3. Flow Rate Determination
Using the data obtained on water level and surface velocity, FREK estimates the circulating flow rate. It selects the most representative cross-section of the watercourse through post-analysis. The surface velocity vectors from this section serve as input for a hydrological model that applies theoretical conversion factors and empirical data from control measurements, if available. By using velocity distribution formulas, the system determines the average velocity in the section and, ultimately, calculates the flow rate with high precision.

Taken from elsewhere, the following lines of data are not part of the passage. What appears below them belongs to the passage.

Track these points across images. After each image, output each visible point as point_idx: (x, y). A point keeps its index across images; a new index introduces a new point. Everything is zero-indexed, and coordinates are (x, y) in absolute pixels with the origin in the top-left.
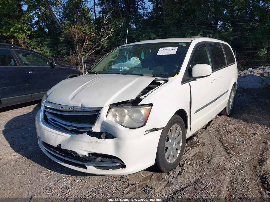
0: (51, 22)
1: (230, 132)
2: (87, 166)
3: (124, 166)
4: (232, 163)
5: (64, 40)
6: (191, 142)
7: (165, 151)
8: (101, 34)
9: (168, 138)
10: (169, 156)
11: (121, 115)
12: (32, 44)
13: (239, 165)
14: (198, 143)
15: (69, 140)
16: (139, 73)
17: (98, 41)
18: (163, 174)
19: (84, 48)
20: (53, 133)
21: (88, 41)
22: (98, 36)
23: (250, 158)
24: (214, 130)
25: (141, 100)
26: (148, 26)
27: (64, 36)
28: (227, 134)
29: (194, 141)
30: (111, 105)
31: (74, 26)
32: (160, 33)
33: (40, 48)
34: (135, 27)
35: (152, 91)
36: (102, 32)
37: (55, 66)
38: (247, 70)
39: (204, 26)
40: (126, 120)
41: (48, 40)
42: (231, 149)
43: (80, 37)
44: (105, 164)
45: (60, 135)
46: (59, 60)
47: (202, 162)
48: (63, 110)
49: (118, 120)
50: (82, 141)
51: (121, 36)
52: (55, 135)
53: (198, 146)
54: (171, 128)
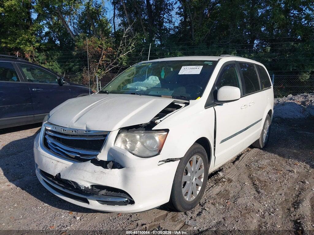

Benefits of the FREK System
This system represents a major breakthrough in flow measurement, combining low cost with high efficiency. By using accessible components such as video cameras, Raspberry Pi mini-computers, and industrial 4G router communication systems, FREK enables rapid and scalable deployment without requiring large infrastructure investments. Additionally, its design incorporates infrared night-vision cameras, ensuring continuous operation day and night without compromising measurement accuracy.

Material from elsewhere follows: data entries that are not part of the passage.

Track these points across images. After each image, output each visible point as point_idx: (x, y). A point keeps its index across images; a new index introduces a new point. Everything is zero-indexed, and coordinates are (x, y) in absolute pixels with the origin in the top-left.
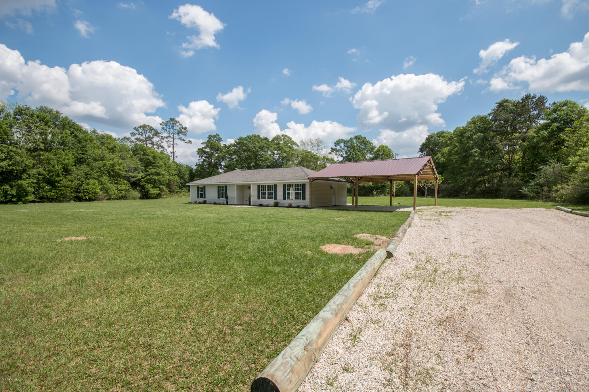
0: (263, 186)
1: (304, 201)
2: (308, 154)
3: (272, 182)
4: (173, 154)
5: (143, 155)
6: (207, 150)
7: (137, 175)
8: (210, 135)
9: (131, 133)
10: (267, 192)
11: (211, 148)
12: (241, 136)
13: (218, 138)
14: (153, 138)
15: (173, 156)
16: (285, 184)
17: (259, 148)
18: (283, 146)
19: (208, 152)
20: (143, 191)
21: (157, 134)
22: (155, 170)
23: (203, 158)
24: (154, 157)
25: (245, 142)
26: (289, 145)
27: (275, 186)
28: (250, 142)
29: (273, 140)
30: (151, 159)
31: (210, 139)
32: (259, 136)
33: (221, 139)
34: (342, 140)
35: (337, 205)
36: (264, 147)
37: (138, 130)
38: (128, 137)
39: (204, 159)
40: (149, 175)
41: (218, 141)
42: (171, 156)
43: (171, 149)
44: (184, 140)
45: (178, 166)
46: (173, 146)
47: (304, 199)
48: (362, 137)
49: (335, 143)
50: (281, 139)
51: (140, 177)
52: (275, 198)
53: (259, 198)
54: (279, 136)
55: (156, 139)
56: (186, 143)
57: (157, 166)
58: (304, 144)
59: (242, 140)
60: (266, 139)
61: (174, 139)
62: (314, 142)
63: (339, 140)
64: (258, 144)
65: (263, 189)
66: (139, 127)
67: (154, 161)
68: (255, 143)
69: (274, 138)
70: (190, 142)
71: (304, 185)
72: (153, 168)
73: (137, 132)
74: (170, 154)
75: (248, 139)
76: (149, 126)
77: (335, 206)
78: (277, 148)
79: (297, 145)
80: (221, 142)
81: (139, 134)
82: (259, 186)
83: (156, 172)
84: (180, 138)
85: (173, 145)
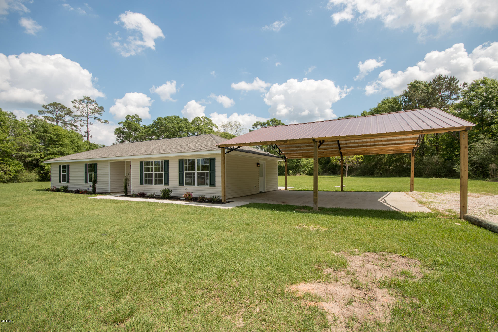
0: (148, 163)
1: (212, 188)
2: (227, 135)
3: (162, 157)
4: (87, 134)
5: (44, 132)
6: (126, 130)
7: (34, 154)
8: (128, 115)
9: (39, 111)
10: (154, 173)
11: (129, 128)
12: (160, 116)
13: (137, 119)
14: (65, 117)
15: (87, 136)
16: (181, 158)
17: (178, 128)
18: (203, 127)
19: (126, 132)
20: (42, 172)
21: (69, 112)
22: (57, 149)
23: (121, 138)
24: (57, 135)
25: (163, 122)
26: (209, 127)
27: (166, 163)
28: (168, 122)
29: (193, 122)
30: (53, 137)
31: (128, 119)
32: (178, 117)
33: (141, 119)
34: (259, 122)
35: (266, 191)
36: (183, 127)
37: (48, 109)
38: (34, 115)
39: (122, 140)
40: (50, 154)
41: (137, 121)
42: (85, 136)
43: (84, 129)
44: (99, 120)
45: (91, 146)
46: (87, 126)
47: (213, 184)
48: (277, 121)
49: (253, 125)
50: (201, 121)
51: (39, 157)
52: (167, 183)
53: (141, 183)
54: (199, 117)
55: (67, 119)
56: (102, 122)
57: (61, 145)
58: (223, 126)
59: (161, 120)
60: (186, 120)
61: (88, 118)
62: (233, 124)
63: (257, 122)
64: (177, 125)
65: (148, 168)
66: (49, 105)
67: (56, 140)
68: (174, 123)
69: (194, 119)
70: (106, 121)
71: (213, 160)
72: (56, 147)
73: (46, 110)
74: (83, 134)
75: (168, 120)
76: (60, 104)
77: (264, 192)
78: (197, 129)
79: (217, 127)
80: (140, 123)
81: (48, 112)
82: (141, 163)
83: (58, 152)
84: (96, 118)
85: (87, 124)
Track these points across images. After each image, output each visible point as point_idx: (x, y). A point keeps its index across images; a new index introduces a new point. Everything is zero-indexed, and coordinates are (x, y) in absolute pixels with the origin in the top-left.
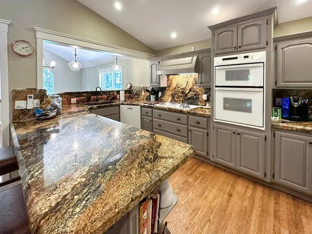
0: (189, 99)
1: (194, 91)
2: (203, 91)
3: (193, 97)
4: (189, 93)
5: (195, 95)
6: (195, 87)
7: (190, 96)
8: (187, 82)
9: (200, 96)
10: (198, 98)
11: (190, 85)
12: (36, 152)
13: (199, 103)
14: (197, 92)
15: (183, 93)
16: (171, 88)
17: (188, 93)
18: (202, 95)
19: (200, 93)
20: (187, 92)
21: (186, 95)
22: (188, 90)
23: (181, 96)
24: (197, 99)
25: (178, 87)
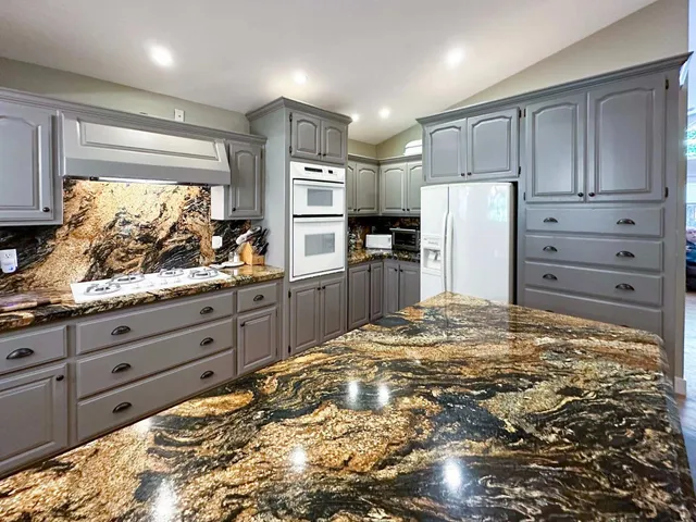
0: (169, 254)
1: (186, 231)
2: (212, 228)
3: (184, 247)
4: (169, 236)
5: (189, 241)
6: (189, 220)
7: (172, 246)
8: (164, 205)
9: (203, 243)
10: (199, 247)
11: (173, 216)
12: (628, 425)
13: (201, 260)
14: (194, 233)
15: (145, 239)
16: (87, 228)
17: (165, 239)
18: (209, 238)
19: (204, 233)
20: (162, 235)
21: (160, 245)
22: (167, 229)
23: (139, 251)
24: (193, 250)
25: (126, 223)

Another key advantage is that image processing is performed directly at the control point, eliminating the need to transmit large volumes of data to a processing center. The system analyzes images and videos in real time, transmitting only the results to the control center via a custom-developed communication application.

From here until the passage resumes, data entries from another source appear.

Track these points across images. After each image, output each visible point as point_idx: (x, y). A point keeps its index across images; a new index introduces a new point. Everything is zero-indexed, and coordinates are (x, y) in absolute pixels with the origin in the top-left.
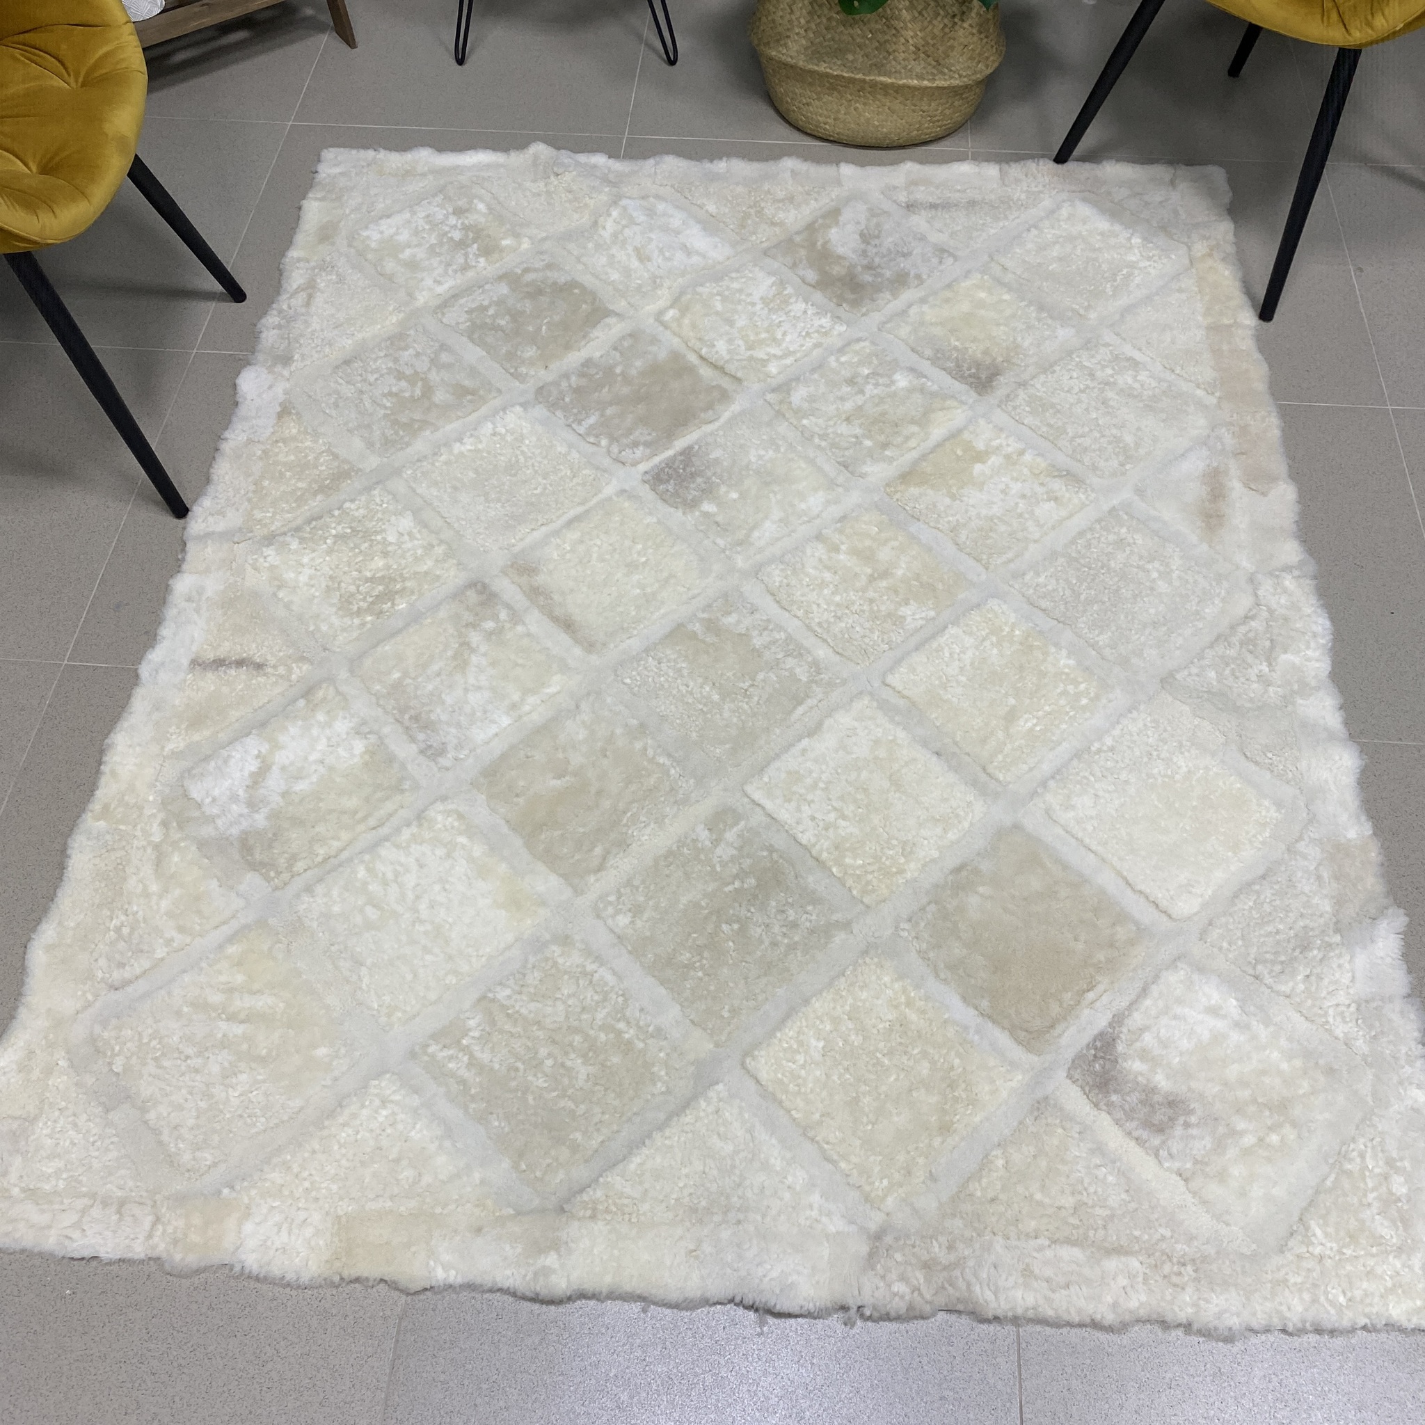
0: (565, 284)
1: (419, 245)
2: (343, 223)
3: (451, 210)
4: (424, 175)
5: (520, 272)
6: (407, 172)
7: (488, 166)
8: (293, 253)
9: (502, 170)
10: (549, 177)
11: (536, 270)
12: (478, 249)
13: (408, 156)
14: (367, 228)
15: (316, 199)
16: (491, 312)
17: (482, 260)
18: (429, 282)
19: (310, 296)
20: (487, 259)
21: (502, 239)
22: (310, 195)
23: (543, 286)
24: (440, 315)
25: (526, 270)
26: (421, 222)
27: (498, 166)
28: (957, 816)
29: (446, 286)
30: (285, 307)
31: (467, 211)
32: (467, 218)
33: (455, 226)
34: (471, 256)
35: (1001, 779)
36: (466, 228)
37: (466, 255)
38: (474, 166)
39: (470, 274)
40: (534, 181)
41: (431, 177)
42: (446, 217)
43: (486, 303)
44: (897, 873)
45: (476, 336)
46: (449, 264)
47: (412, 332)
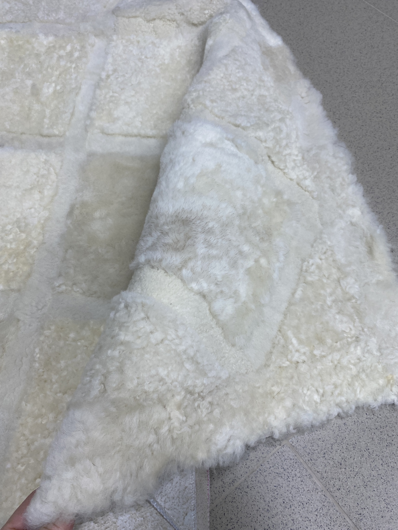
28: (43, 176)
35: (57, 133)
44: (25, 248)
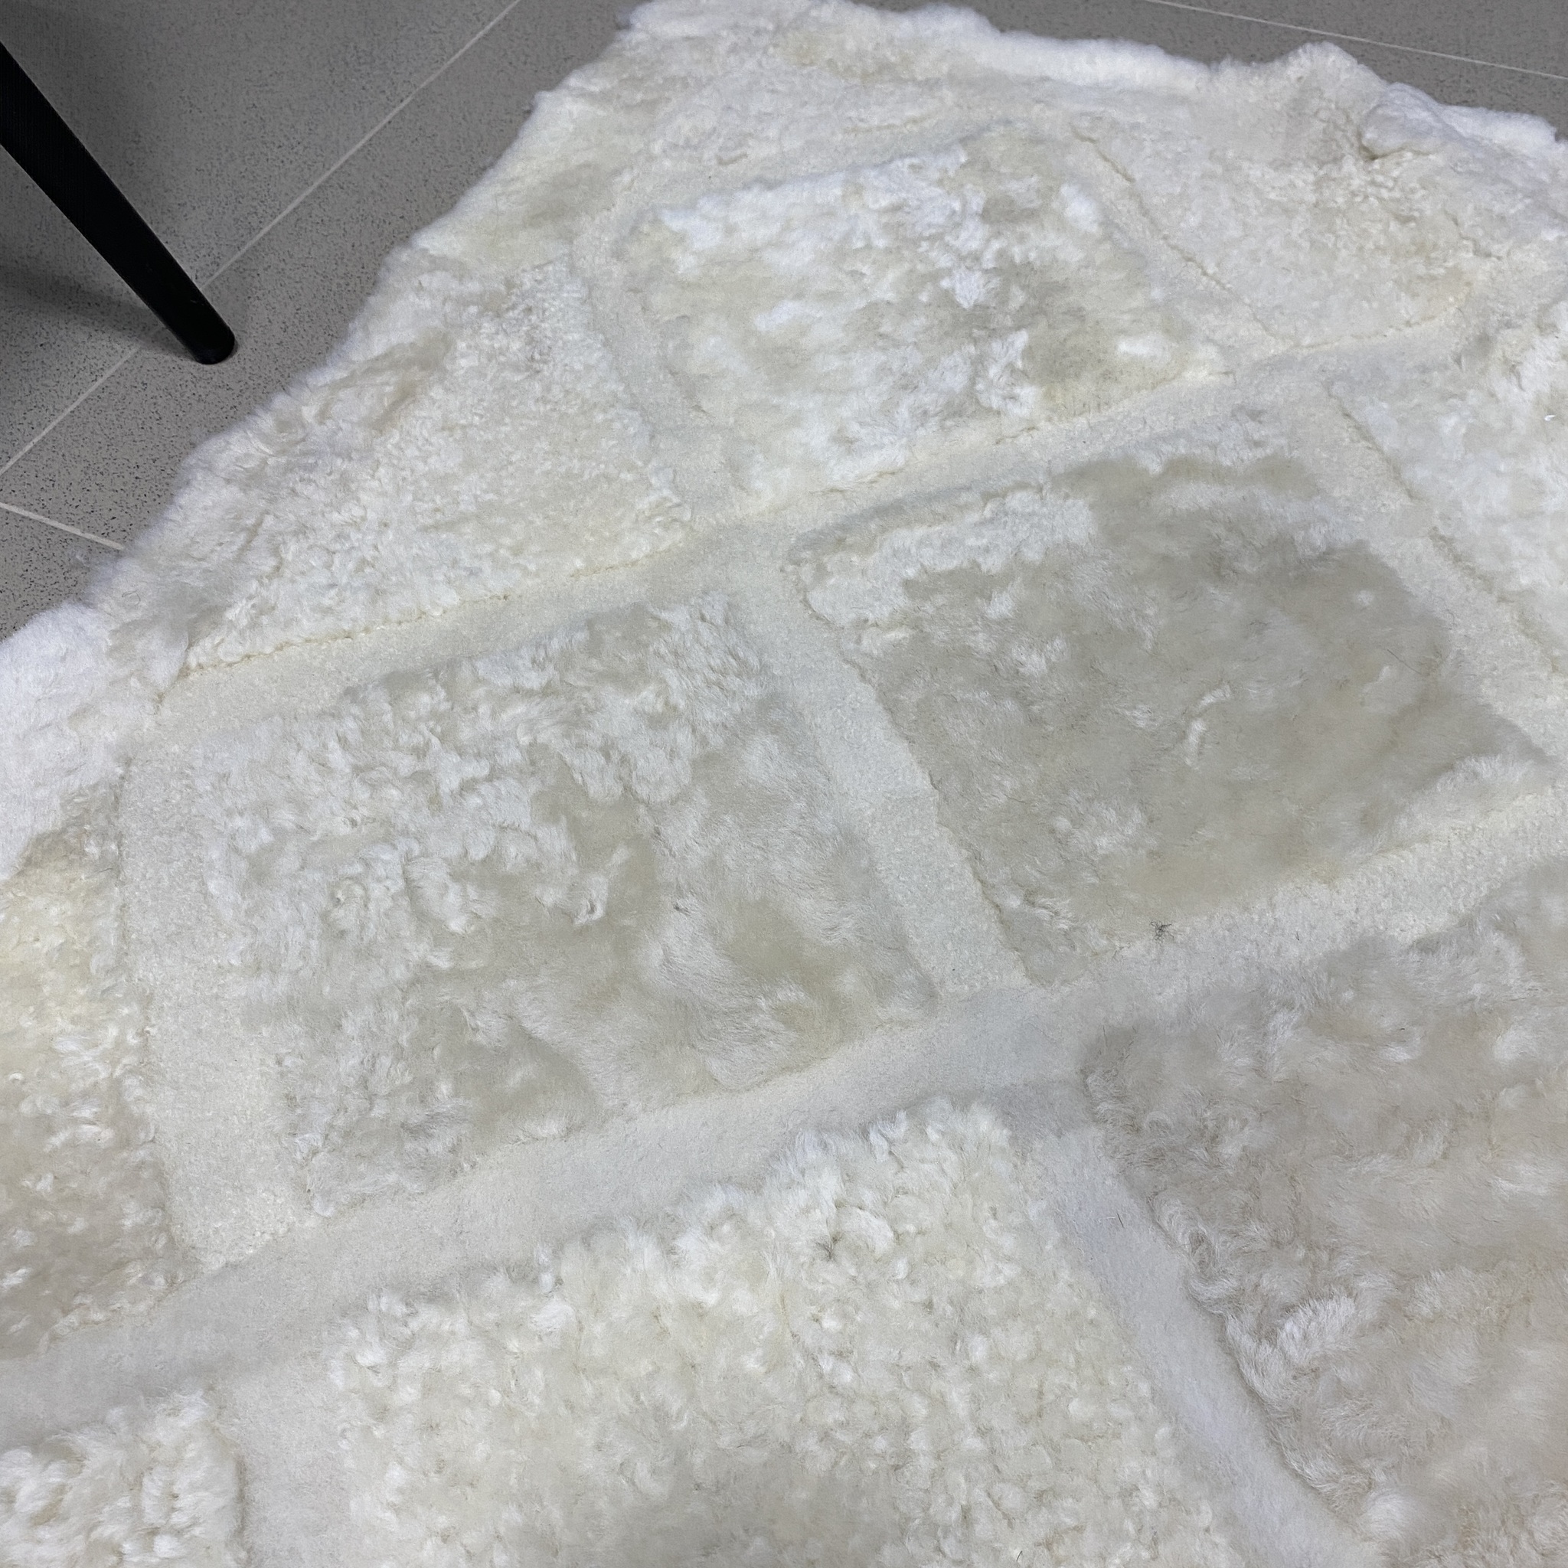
0: (1324, 557)
1: (830, 297)
2: (626, 178)
3: (977, 203)
4: (930, 85)
5: (1155, 467)
6: (884, 67)
7: (1142, 95)
8: (436, 241)
9: (1182, 114)
10: (1337, 160)
11: (1219, 475)
12: (1028, 353)
13: (903, 26)
14: (691, 206)
15: (583, 94)
16: (1001, 606)
17: (1029, 393)
18: (816, 435)
19: (406, 395)
20: (1049, 396)
21: (1124, 332)
22: (574, 81)
23: (1231, 544)
24: (807, 573)
25: (1181, 469)
26: (869, 224)
27: (1175, 99)
29: (873, 462)
30: (309, 413)
31: (1031, 215)
32: (1022, 239)
33: (977, 257)
34: (993, 371)
36: (1009, 272)
37: (978, 366)
38: (1096, 87)
39: (973, 436)
40: (1282, 165)
41: (949, 95)
42: (956, 223)
43: (993, 564)
45: (911, 697)
46: (908, 384)
47: (679, 617)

FREK is also easily integrable into existing systems, such as Automatic Hydrological Information Systems (SAIH), complementing and enhancing the data obtained from traditional sensors. All system-generated information is displayed on a monitoring panel, allowing users to visualize flow estimates, compare them with captured images, and cross-check them with additional sensor measurements.
The impact of FREK on water management and flood prevention is significant, optimizing the monitoring of water resources and improving decision-making in hydraulic infrastructure. Its implementation at multiple flow control points has demonstrated its effectiveness and reliability, positioning it as a key tool for modernizing hydrological monitoring. In this regard, SICE’s development and deployment of FREK in recent projects has enhanced flow control and water management across various environments, strengthening its contribution to the hydraulic sector with innovative and efficient solutions.